More “How are you?”

Following up on my posting on “How are you?” (and the answer “(I’m) fine”): mail to the NYT. A response much like mine, but more detailed, from linguist Deborah Tannen, and another peeve about conventional idioms of social life.

From Tannen:

Re “The ‘How Are You?’ Culture Clash” (Op-Ed, Jan. 20):

Alina Simone illustrates a universal of cross-cultural communication: the tendency to take literally expressions that members of another culture use idiomatically. Greetings are prime examples because they are among the most ritualized expressions in any culture.

… What’s sad is how ready we all are to draw negative conclusions about members of a different culture because they so clearly don’t mean what they say, even as we ourselves are blithely using idioms and formulaic expressions without giving a thought to what a literal interpretation of their meaning would imply — or would lead outsiders to think about us.
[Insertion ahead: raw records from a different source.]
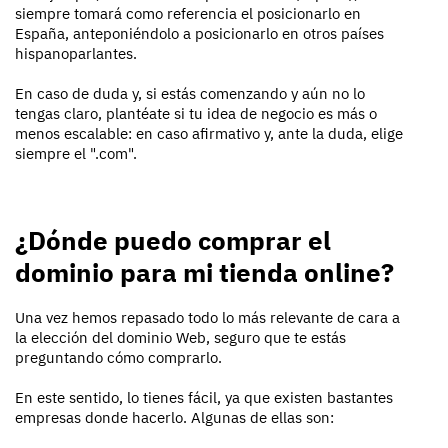
siempre tomará como referencia el posicionarlo en
España, anteponiéndolo a posicionarlo en otros países
hispanoparlantes.
En caso de duda y, si estás comenzando y aún no lo
tengas claro, plantéate si tu idea de negocio es más o
menos escalable: en caso afirmativo y, ante la duda, elige
siempre el ".com".
¿Dónde puedo comprar el
dominio para mi tienda online?
Una vez hemos repasado todo lo más relevante de cara a
la elección del dominio Web, seguro que te estás
preguntando cómo comprarlo.
En este sentido, lo tienes fácil, ya que existen bastantes
empresas donde hacerlo. Algunas de ellas son:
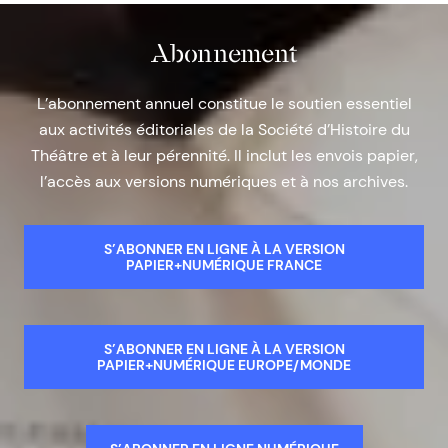
Abonnement
L’abonnement annuel constitue le soutien essentiel
aux activités éditoriales de la Société d’Histoire du
Théâtre et à leur pérennité. Il inclut les envois papier,
l’accès aux versions numériques et à nos archives.
S’ABONNER EN LIGNE À LA VERSION
PAPIER+NUMÉRIQUE FRANCE
S’ABONNER EN LIGNE À LA VERSION
PAPIER+NUMÉRIQUE EUROPE/MONDE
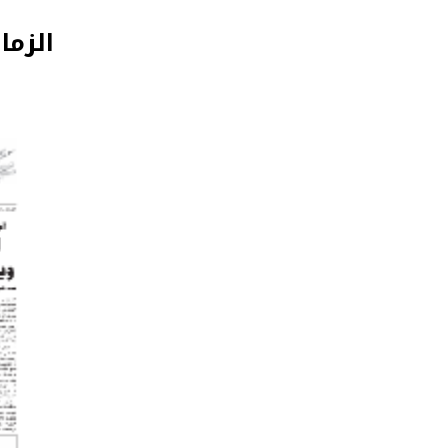
الزما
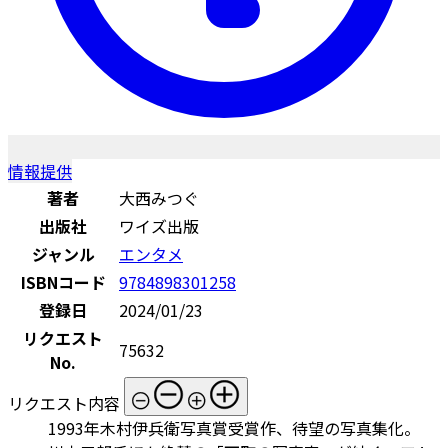
情報提供
著者
大西みつぐ
出版社
ワイズ出版
ジャンル
エンタメ
ISBNコード
9784898301258
登録日
2024/01/23
リクエスト
75632
No.
リクエスト内容
1993年木村伊兵衛写真賞受賞作、待望の写真集化。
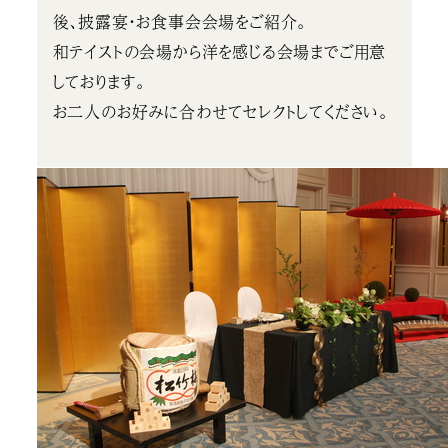
後、披露宴・お食事会会場をご紹介。
和テイストの会場から洋を感じる会場までご用意
しております。
お二人のお好みに合わせてセレクトしてください。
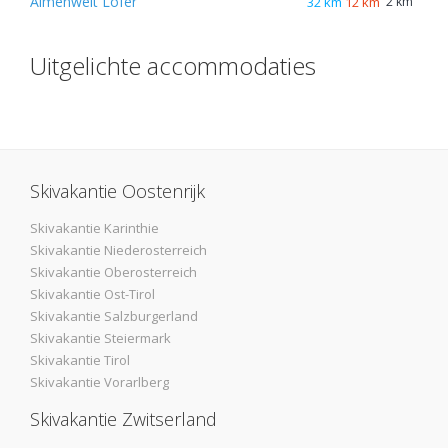
Almenwelt Lofer
32 km
12 km
2 km
Uitgelichte accommodaties
Skivakantie Oostenrijk
Skivakantie Karinthie
Skivakantie Niederosterreich
Skivakantie Oberosterreich
Skivakantie Ost-Tirol
Skivakantie Salzburgerland
Skivakantie Steiermark
Skivakantie Tirol
Skivakantie Vorarlberg
Skivakantie Zwitserland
In my earlier piece, I listed several formulaic social idioms that people object to because they’re (perceived to be) new. Another letter to the NYT adds one more:

Alina Simone’s excellent and amusing parsing of the common greeting and automatic response “fine” leads to a pet peeve: the standard departing shot “have a nice day.” In the last decade or so, this substitute for “goodbye” has been ratcheted up.

I am now, more often than not, implored to have a “great” day, or on the occasion when I am bid adieu by some teenage retail clerk, I am often imposed upon to have a “totally awesome” day.

John Carbone
, Louisville, Ky., Jan. 20, 2014

I doubt that “Have a nice day” is as recent as Carbone thinks, though it certainly has spread.

(All this makes me wonder how long “See ya” and “Later” as colloquial substitutes for “Goodbye:” have been around.)